Joe Craig

Personal information
- Full name: Joseph Craig
- Date of birth: 14 May 1954 (age 70)
- Place of birth: Bridge of Allan, Scotland
- Height: 5 ft 9 in (1.75 m)
- Position(s): Striker

Senior career*
- Years: Team / Apps / (Gls)
- 1971–1972: Sauchie
- 1972–1976: Partick Thistle / 112 / (44)
- 1976–1978: Celtic / 55 / (22)
- 1978–1981: Blackburn Rovers / 48 / (8)
- 1981–1983: Hamilton Academical / 54 / (14)

International career
- 1976: Scottish League XI / 1 / (0)
- 1977: Scotland / 1 / (1)

Managerial career
- 1985–1987: Cowdenbeath
- Armadale Thistle

= Joe Craig (footballer) =

Scottish footballer and manager

Joseph Craig (born 14 May 1954) is a Scottish former footballer, who played for Sauchie, Partick Thistle, Celtic, Blackburn Rovers, Hamilton Academical and the Scotland national team.

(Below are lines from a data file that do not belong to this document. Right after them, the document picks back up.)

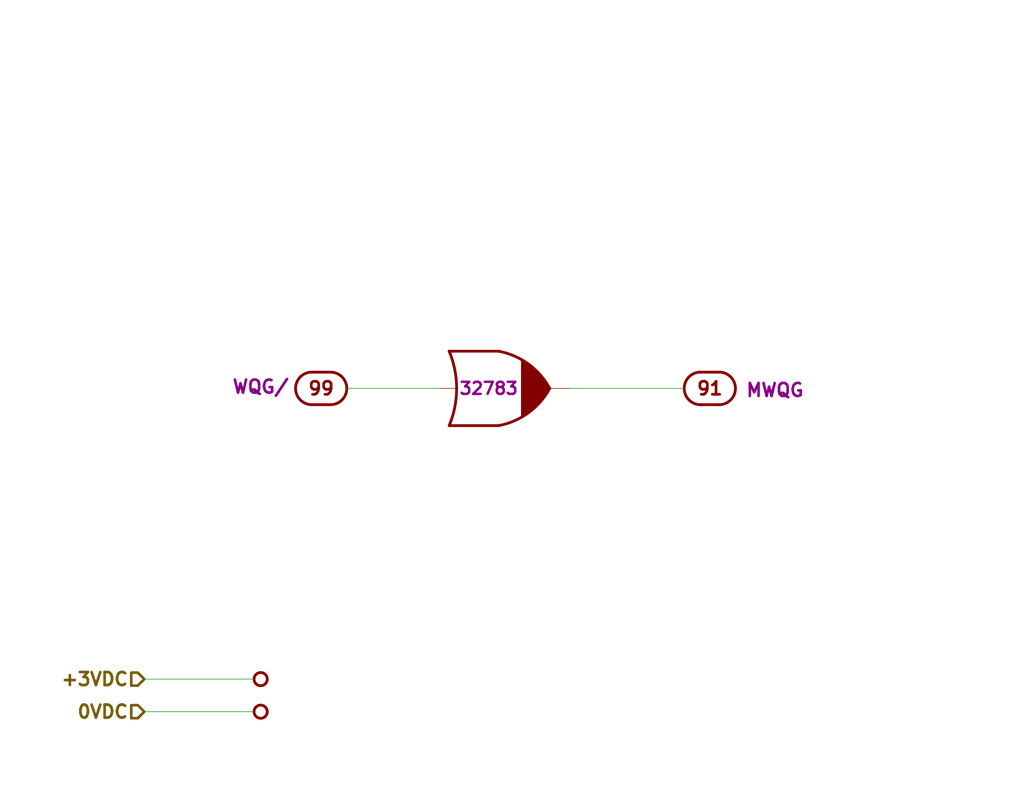
<source format=kicad_sch>
(kicad_sch (version 20211123) (generator eeschema)

  (uuid ab26a42e-b7f6-4a80-b26c-c01085e448c7)

  (paper "USLetter")

  (title_block
    (title "BLOCK I LOGIC FLOW B, MODULE A18, DRAWING 1006542")
    (date "2018-11-24")
    (rev "Draft")
    (comment 1 "Modules A18")
  )

  


  (wire (pts (xy 155.575 106.045) (xy 186.69 106.045))
    (stroke (width 0) (type default) (color 0 0 0 0))
    (uuid 226f524c-89b4-46ed-86fd-c8ea41059fd4)
  )
  (wire (pts (xy 39.37 185.42) (xy 69.215 185.42))
    (stroke (width 0) (type default) (color 0 0 0 0))
    (uuid 40800b4d-424c-4738-8041-4662989d2010)
  )
  (wire (pts (xy 120.015 106.045) (xy 94.615 106.045))
    (stroke (width 0) (type default) (color 0 0 0 0))
    (uuid 57e17378-f1f7-42d0-9ad3-fb44c2d5cdc3)
  )
  (wire (pts (xy 39.37 194.31) (xy 69.215 194.31))
    (stroke (width 0) (type default) (color 0 0 0 0))
    (uuid a67b97a6-51fd-4a32-8231-3fd10436b6ab)
  )

  (hierarchical_label "+3VDC" (shape input) (at 39.37 185.42 180)
    (effects (font (size 3.556 3.556) (thickness 0.7112) bold) (justify right))
    (uuid 2fea3f9c-a97b-4a77-88f7-98b3d8a00622)
  )
  (hierarchical_label "0VDC" (shape input) (at 39.37 194.31 180)
    (effects (font (size 3.556 3.556) (thickness 0.7112) bold) (justify right))
    (uuid 6dfa921c-8a4f-4fcf-a0e7-8718b6271ea9)
  )

  (symbol (lib_id "D3NOR-NC-0VDC-expander-nd1021041:D3NOR-NC-0VDC-expander-nd1021041-_3_-___") (at 135.255 106.045 0) (mirror x) (unit 1)
    (in_bom yes) (on_board yes)
    (uuid 00000000-0000-0000-0000-00005bf95fbe)
    (property "Reference" "U801" (id 0) (at 135.255 114.3 0)
      (effects (font (size 3.556 3.556) bold) hide)
    )
    (property "Value" "D3NOR-NC-0VDC-expander-nd1021041-_3_-___" (id 1) (at 135.255 116.84 0)
      (effects (font (size 3.556 3.556)) hide)
    )
    (property "Footprint" "" (id 2) (at 135.255 118.11 0)
      (effects (font (size 3.556 3.556)) hide)
    )
    (property "Datasheet" "" (id 3) (at 135.255 118.11 0)
      (effects (font (size 3.556 3.556)) hide)
    )
    (property "Location" "32783" (id 4) (at 133.35 106.045 0)
      (effects (font (size 3.302 3.302) bold))
    )
    (pin "1" (uuid b916b656-6490-44d8-ba47-daa8cc2b30e1))
    (pin "2" (uuid f84ecf52-9620-40f2-b52e-95b3f4d0911d))
    (pin "3" (uuid ad5566bc-3ca1-4f5f-adc8-57db32930298))
    (pin "4" (uuid 6c557fe5-dc97-4a77-a703-7b2cd7bf39c4))
    (pin "5" (uuid 8ed91cdd-3dcb-405d-ae04-e828a828fe66))
    (pin "6" (uuid 6fa78911-ca23-4ae1-913e-11b7599f0e99))
    (pin "7" (uuid 6f0c2cf2-cf7b-44b5-95b2-734c533f2258))
    (pin "8" (uuid 2d904304-6dd7-4005-8513-fcb4c13aec19))
  )

  (symbol (lib_id "AGC_DSKY:ConnectorGeneric") (at 193.675 106.045 180) (unit 91)
    (in_bom yes) (on_board yes)
    (uuid 00000000-0000-0000-0000-00005bf95fbf)
    (property "Reference" "J1" (id 0) (at 193.675 114.3 0)
      (effects (font (size 3.556 3.556)) hide)
    )
    (property "Value" "ConnectorGeneric" (id 1) (at 193.675 116.84 0)
      (effects (font (size 3.556 3.556)) hide)
    )
    (property "Footprint" "" (id 2) (at 193.675 118.11 0)
      (effects (font (size 3.556 3.556)) hide)
    )
    (property "Datasheet" "" (id 3) (at 193.675 118.11 0)
      (effects (font (size 3.556 3.556)) hide)
    )
    (property "Caption" "MWQG" (id 4) (at 211.455 104.14 0)
      (effects (font (size 3.556 3.556) bold) (justify bottom))
    )
    (pin "91" (uuid 4e48f2b1-7e80-47ec-824b-883a968ad9f9))
  )

  (symbol (lib_id "AGC_DSKY:ConnectorGeneric") (at 87.63 106.045 0) (unit 99)
    (in_bom yes) (on_board yes)
    (uuid 00000000-0000-0000-0000-00005bf95fc0)
    (property "Reference" "J1" (id 0) (at 87.63 97.79 0)
      (effects (font (size 3.556 3.556)) hide)
    )
    (property "Value" "ConnectorGeneric" (id 1) (at 87.63 95.25 0)
      (effects (font (size 3.556 3.556)) hide)
    )
    (property "Footprint" "" (id 2) (at 87.63 93.98 0)
      (effects (font (size 3.556 3.556)) hide)
    )
    (property "Datasheet" "" (id 3) (at 87.63 93.98 0)
      (effects (font (size 3.556 3.556)) hide)
    )
    (property "Caption" "WQG/" (id 4) (at 71.12 107.95 0)
      (effects (font (size 3.556 3.556) bold) (justify bottom))
    )
    (pin "99" (uuid 0f250504-dccb-4f42-ae7d-6a82b0ad8836))
  )

  (symbol (lib_id "AGC_DSKY:Node2") (at 71.12 185.42 180)
    (in_bom yes) (on_board yes)
    (uuid 00000000-0000-0000-0000-00005cba793b)
    (property "Reference" "N801" (id 0) (at 71.12 187.96 0)
      (effects (font (size 1.27 1.27)) hide)
    )
    (property "Value" "Node2" (id 1) (at 71.12 189.865 0)
      (effects (font (size 1.27 1.27)) hide)
    )
    (property "Footprint" "" (id 2) (at 71.12 185.42 0)
      (effects (font (size 1.27 1.27)) hide)
    )
    (property "Datasheet" "" (id 3) (at 71.12 185.42 0)
      (effects (font (size 1.27 1.27)) hide)
    )
    (property "Caption" "+3VDC" (id 4) (at 73.025 185.42 0)
      (effects (font (size 3.556 3.556) bold) (justify right) hide)
    )
    (pin "1" (uuid 1db457a1-950b-401f-812b-e7ab8a089f05))
  )

  (symbol (lib_id "AGC_DSKY:Node2") (at 71.12 194.31 180)
    (in_bom yes) (on_board yes)
    (uuid 00000000-0000-0000-0000-00005cba7944)
    (property "Reference" "N802" (id 0) (at 71.12 196.85 0)
      (effects (font (size 1.27 1.27)) hide)
    )
    (property "Value" "Node2" (id 1) (at 71.12 198.755 0)
      (effects (font (size 1.27 1.27)) hide)
    )
    (property "Footprint" "" (id 2) (at 71.12 194.31 0)
      (effects (font (size 1.27 1.27)) hide)
    )
    (property "Datasheet" "" (id 3) (at 71.12 194.31 0)
      (effects (font (size 1.27 1.27)) hide)
    )
    (property "Caption" "0VDC" (id 4) (at 73.025 194.31 0)
      (effects (font (size 3.556 3.556) bold) (justify right) hide)
    )
    (pin "1" (uuid 3174137f-df58-47f4-b4e0-cbaff69b14f2))
  )
)

</source>
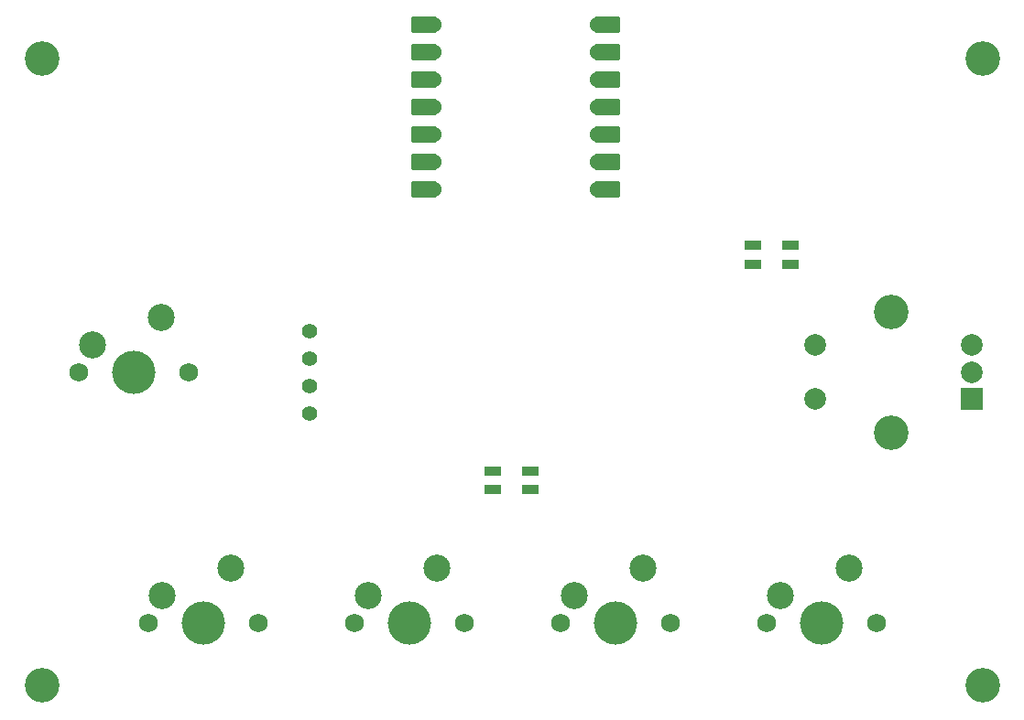
<source format=gts>
%TF.GenerationSoftware,KiCad,Pcbnew,9.0.7*%
%TF.CreationDate,2026-01-03T15:51:30+01:00*%
%TF.ProjectId,Hackpad,4861636b-7061-4642-9e6b-696361645f70,rev?*%
%TF.SameCoordinates,Original*%
%TF.FileFunction,Soldermask,Top*%
%TF.FilePolarity,Negative*%
%FSLAX46Y46*%
G04 Gerber Fmt 4.6, Leading zero omitted, Abs format (unit mm)*
G04 Created by KiCad (PCBNEW 9.0.7) date 2026-01-03 15:51:30*
%MOMM*%
%LPD*%
G01*
G04 APERTURE LIST*
G04 Aperture macros list*
%AMRoundRect*
0 Rectangle with rounded corners*
0 $1 Rounding radius*
0 $2 $3 $4 $5 $6 $7 $8 $9 X,Y pos of 4 corners*
0 Add a 4 corners polygon primitive as box body*
4,1,4,$2,$3,$4,$5,$6,$7,$8,$9,$2,$3,0*
0 Add four circle primitives for the rounded corners*
1,1,$1+$1,$2,$3*
1,1,$1+$1,$4,$5*
1,1,$1+$1,$6,$7*
1,1,$1+$1,$8,$9*
0 Add four rect primitives between the rounded corners*
20,1,$1+$1,$2,$3,$4,$5,0*
20,1,$1+$1,$4,$5,$6,$7,0*
20,1,$1+$1,$6,$7,$8,$9,0*
20,1,$1+$1,$8,$9,$2,$3,0*%
G04 Aperture macros list end*
%ADD10C,1.400000*%
%ADD11C,1.750000*%
%ADD12C,4.000000*%
%ADD13C,2.500000*%
%ADD14C,3.200000*%
%ADD15R,2.000000X2.000000*%
%ADD16C,2.000000*%
%ADD17R,1.600000X0.850000*%
%ADD18RoundRect,0.152400X1.063600X0.609600X-1.063600X0.609600X-1.063600X-0.609600X1.063600X-0.609600X0*%
%ADD19C,1.524000*%
%ADD20RoundRect,0.152400X-1.063600X-0.609600X1.063600X-0.609600X1.063600X0.609600X-1.063600X0.609600X0*%
G04 APERTURE END LIST*
D10*
%TO.C,OL1*%
X95750000Y-99190000D03*
X95750000Y-101730000D03*
X95750000Y-104270000D03*
X95750000Y-106810000D03*
%TD*%
D11*
%TO.C,SW2*%
X99895000Y-126206250D03*
D12*
X104975000Y-126206250D03*
D11*
X110055000Y-126206250D03*
D13*
X101165000Y-123666250D03*
X107515000Y-121126250D03*
%TD*%
D14*
%TO.C,REF\u002A\u002A*%
X71000000Y-74000000D03*
%TD*%
D11*
%TO.C,SW1*%
X80845000Y-126206250D03*
D12*
X85925000Y-126206250D03*
D11*
X91005000Y-126206250D03*
D13*
X82115000Y-123666250D03*
X88465000Y-121126250D03*
%TD*%
D15*
%TO.C,SW6*%
X157000000Y-105500000D03*
D16*
X157000000Y-100500000D03*
X157000000Y-103000000D03*
D14*
X149500000Y-108600000D03*
X149500000Y-97400000D03*
D16*
X142500000Y-100500000D03*
X142500000Y-105500000D03*
%TD*%
D17*
%TO.C,D1*%
X112700000Y-112125000D03*
X112700000Y-113875000D03*
X116200000Y-113875000D03*
X116200000Y-112125000D03*
%TD*%
D14*
%TO.C,REF\u002A\u002A*%
X158000000Y-74000000D03*
%TD*%
D18*
%TO.C,U1*%
X106385000Y-70880000D03*
D19*
X107220000Y-70880000D03*
D18*
X106385000Y-73420000D03*
D19*
X107220000Y-73420000D03*
D18*
X106385000Y-75960000D03*
D19*
X107220000Y-75960000D03*
D18*
X106385000Y-78500000D03*
D19*
X107220000Y-78500000D03*
D18*
X106385000Y-81040000D03*
D19*
X107220000Y-81040000D03*
D18*
X106385000Y-83580000D03*
D19*
X107220000Y-83580000D03*
D18*
X106385000Y-86120000D03*
D19*
X107220000Y-86120000D03*
X122460000Y-86120000D03*
D20*
X123295000Y-86120000D03*
D19*
X122460000Y-83580000D03*
D20*
X123295000Y-83580000D03*
D19*
X122460000Y-81040000D03*
D20*
X123295000Y-81040000D03*
D19*
X122460000Y-78500000D03*
D20*
X123295000Y-78500000D03*
D19*
X122460000Y-75960000D03*
D20*
X123295000Y-75960000D03*
D19*
X122460000Y-73420000D03*
D20*
X123295000Y-73420000D03*
D19*
X122460000Y-70880000D03*
D20*
X123295000Y-70880000D03*
%TD*%
D14*
%TO.C,REF\u002A\u002A*%
X158000000Y-132000000D03*
%TD*%
D17*
%TO.C,D2*%
X136700000Y-91250000D03*
X136700000Y-93000000D03*
X140200000Y-93000000D03*
X140200000Y-91250000D03*
%TD*%
D11*
%TO.C,SW5*%
X74420000Y-103000000D03*
D12*
X79500000Y-103000000D03*
D11*
X84580000Y-103000000D03*
D13*
X75690000Y-100460000D03*
X82040000Y-97920000D03*
%TD*%
D11*
%TO.C,SW4*%
X137995000Y-126206250D03*
D12*
X143075000Y-126206250D03*
D11*
X148155000Y-126206250D03*
D13*
X139265000Y-123666250D03*
X145615000Y-121126250D03*
%TD*%
D14*
%TO.C,REF\u002A\u002A*%
X71000000Y-132000000D03*
%TD*%
D11*
%TO.C,SW3*%
X118945000Y-126206250D03*
D12*
X124025000Y-126206250D03*
D11*
X129105000Y-126206250D03*
D13*
X120215000Y-123666250D03*
X126565000Y-121126250D03*
%TD*%
M02*

</source>
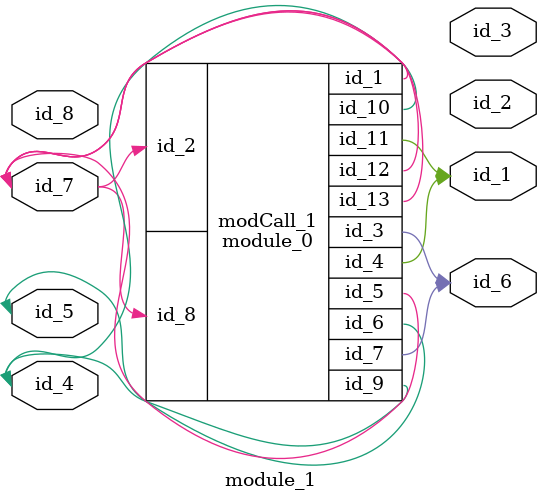
<source format=v>
module module_0 (
    id_1,
    id_2,
    id_3,
    id_4,
    id_5,
    id_6,
    id_7,
    id_8,
    id_9,
    id_10,
    id_11,
    id_12,
    id_13
);
  inout wire id_13;
  inout wire id_12;
  output wire id_11;
  inout wire id_10;
  inout wire id_9;
  input wire id_8;
  output wire id_7;
  output wire id_6;
  output wire id_5;
  output wire id_4;
  output wire id_3;
  input wire id_2;
  inout wire id_1;
  parameter id_14 = 1;
endmodule
module module_1 (
    id_1,
    id_2,
    id_3,
    id_4,
    id_5,
    id_6,
    id_7,
    id_8
);
  input wire id_8;
  inout wire id_7;
  output wire id_6;
  inout wire id_5;
  inout wire id_4;
  output wire id_3;
  output wire id_2;
  module_0 modCall_1 (
      id_7,
      id_7,
      id_6,
      id_1,
      id_7,
      id_5,
      id_6,
      id_7,
      id_4,
      id_4,
      id_1,
      id_7,
      id_7
  );
  output wire id_1;
  wire id_9;
endmodule

</source>
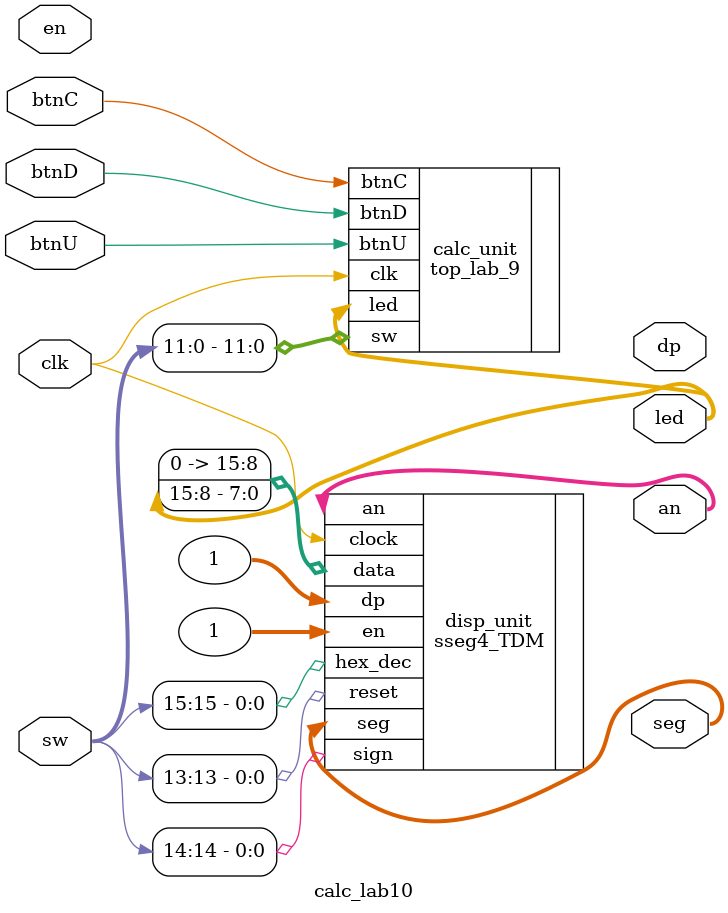
<source format=sv>
`timescale 1ns / 1ps


module calc_lab10(

    input btnU, btnD, btnC, clk, en,
    input [15:0]sw,
    
    output [6:0]seg,
    output [3:0]an,
    output [15:0]led,
    output dp
);

    top_lab_9 calc_unit(.btnU(btnU), .btnC(btnC), .btnD(btnD), .clk(clk), .sw(sw[11:0]), .led(led));
    sseg4_TDM disp_unit(.data({8'b00000000, led[15:8]}), .hex_dec(sw[15]), .sign(sw[14]), .reset(sw[13]), .clock(clk), .en(1), .seg(seg), .an(an), .dp(1));
endmodule


</source>
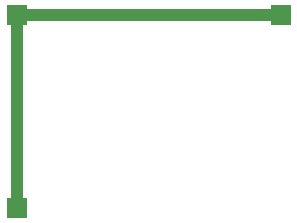
<source format=gbr>
%TF.GenerationSoftware,KiCad,Pcbnew,(6.0.5)*%
%TF.CreationDate,2022-08-15T09:56:06-04:00*%
%TF.ProjectId,2sidedTest,32736964-6564-4546-9573-742e6b696361,rev?*%
%TF.SameCoordinates,Original*%
%TF.FileFunction,Copper,L1,Top*%
%TF.FilePolarity,Positive*%
%FSLAX46Y46*%
G04 Gerber Fmt 4.6, Leading zero omitted, Abs format (unit mm)*
G04 Created by KiCad (PCBNEW (6.0.5)) date 2022-08-15 09:56:06*
%MOMM*%
%LPD*%
G01*
G04 APERTURE LIST*
%TA.AperFunction,ComponentPad*%
%ADD10R,1.700000X1.700000*%
%TD*%
%TA.AperFunction,Conductor*%
%ADD11C,1.000000*%
%TD*%
G04 APERTURE END LIST*
D10*
%TO.P,J3,1,Pin_1*%
%TO.N,Net-(J1-Pad1)*%
X78800000Y-104500000D03*
%TD*%
%TO.P,J2,1,Pin_1*%
%TO.N,Net-(J1-Pad1)*%
X56500000Y-120800000D03*
%TD*%
%TO.P,J1,1,Pin_1*%
%TO.N,Net-(J1-Pad1)*%
X56500000Y-104500000D03*
%TD*%
D11*
%TO.N,Net-(J1-Pad1)*%
X56500000Y-120800000D02*
X56500000Y-104500000D01*
X78800000Y-104500000D02*
X56500000Y-104500000D01*
%TD*%
M02*

</source>
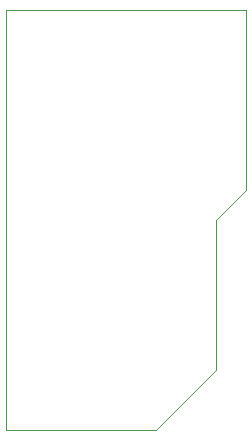
<source format=gbr>
%TF.GenerationSoftware,Altium Limited,Altium Designer,23.7.1 (13)*%
G04 Layer_Color=0*
%FSLAX45Y45*%
%MOMM*%
%TF.SameCoordinates,25FEA040-87FC-4766-ABD7-6AF3FFDF4EEB*%
%TF.FilePolarity,Positive*%
%TF.FileFunction,Profile,NP*%
%TF.Part,Single*%
G01*
G75*
%TA.AperFunction,Profile*%
%ADD25C,0.02540*%
D25*
X4826000Y3556000D02*
Y7112000D01*
X6858000D01*
Y5588000D01*
X6604000Y5334000D01*
Y4064000D01*
X6096000Y3556000D01*
X4826000D01*
%TF.MD5,61d4ccce84bf70bac5ac6bd7d4784e43*%
M02*

</source>
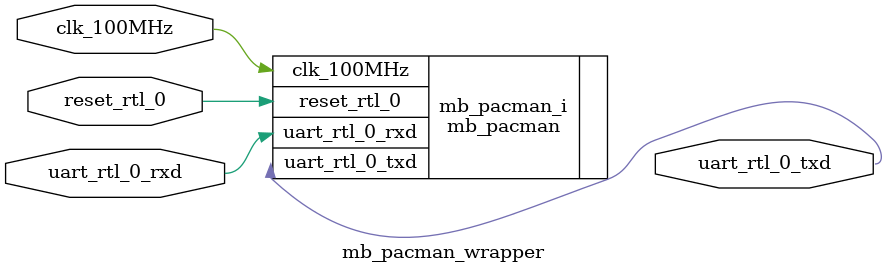
<source format=v>
`timescale 1 ps / 1 ps

module mb_pacman_wrapper
   (clk_100MHz,
    reset_rtl_0,
    uart_rtl_0_rxd,
    uart_rtl_0_txd);
  input clk_100MHz;
  input reset_rtl_0;
  input uart_rtl_0_rxd;
  output uart_rtl_0_txd;

  wire clk_100MHz;
  wire reset_rtl_0;
  wire uart_rtl_0_rxd;
  wire uart_rtl_0_txd;

  mb_pacman mb_pacman_i
       (.clk_100MHz(clk_100MHz),
        .reset_rtl_0(reset_rtl_0),
        .uart_rtl_0_rxd(uart_rtl_0_rxd),
        .uart_rtl_0_txd(uart_rtl_0_txd));
endmodule

</source>
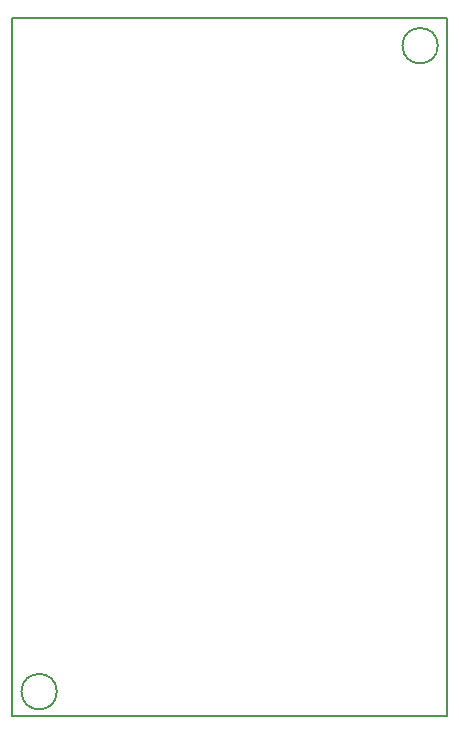
<source format=gbr>
%TF.GenerationSoftware,KiCad,Pcbnew,(6.0.4)*%
%TF.CreationDate,2022-08-05T18:27:13+05:30*%
%TF.ProjectId,led_web,6c65645f-7765-4622-9e6b-696361645f70,v1*%
%TF.SameCoordinates,Original*%
%TF.FileFunction,Profile,NP*%
%FSLAX46Y46*%
G04 Gerber Fmt 4.6, Leading zero omitted, Abs format (unit mm)*
G04 Created by KiCad (PCBNEW (6.0.4)) date 2022-08-05 18:27:13*
%MOMM*%
%LPD*%
G01*
G04 APERTURE LIST*
%TA.AperFunction,Profile*%
%ADD10C,0.200000*%
%TD*%
G04 APERTURE END LIST*
D10*
X137009000Y-114554000D02*
G75*
G03*
X137009000Y-114554000I-1500000J0D01*
G01*
X169267000Y-59864000D02*
G75*
G03*
X169267000Y-59864000I-1500000J0D01*
G01*
X133223000Y-116642007D02*
X170053000Y-116642007D01*
X170053000Y-116642007D02*
X170053000Y-57531000D01*
X170053000Y-57531000D02*
X133223000Y-57531000D01*
X133223000Y-57531000D02*
X133223000Y-116642007D01*
M02*

</source>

Craig, a striker, joined Partick Thistle in 1972 from Sauchie Juniors. After an impressive start, scoring seven goals in his first twenty games, he attracted the attention of Liverpool's Bill Shankly who watched him in Scottish Cup action against Dumbarton on 28 February 1973 but didn't follow it up with a bid.

He helped the club to the First Division title in season 1975-76. He signed for Celtic in September 1976 for £60,000 where he won the Scottish Cup and League Championship in his first season. He moved to Blackburn Rovers in September 1978 where he remained until 1981 when he joined Hamilton Academical. He retired in 1983.

Whilst at Celtic, he earned his only international cap against Sweden in April 1977. He started the match as a substitute and came on after 75 minutes and famously scored before having even kicked the ball, scoring a header just two minutes after replacing Kenny Burns.

After his playing career, he managed Cowdenbeath for three years and later had coaching spells at Armadale Thistle and Airdrieonians. His son Steven is also a professional footballer.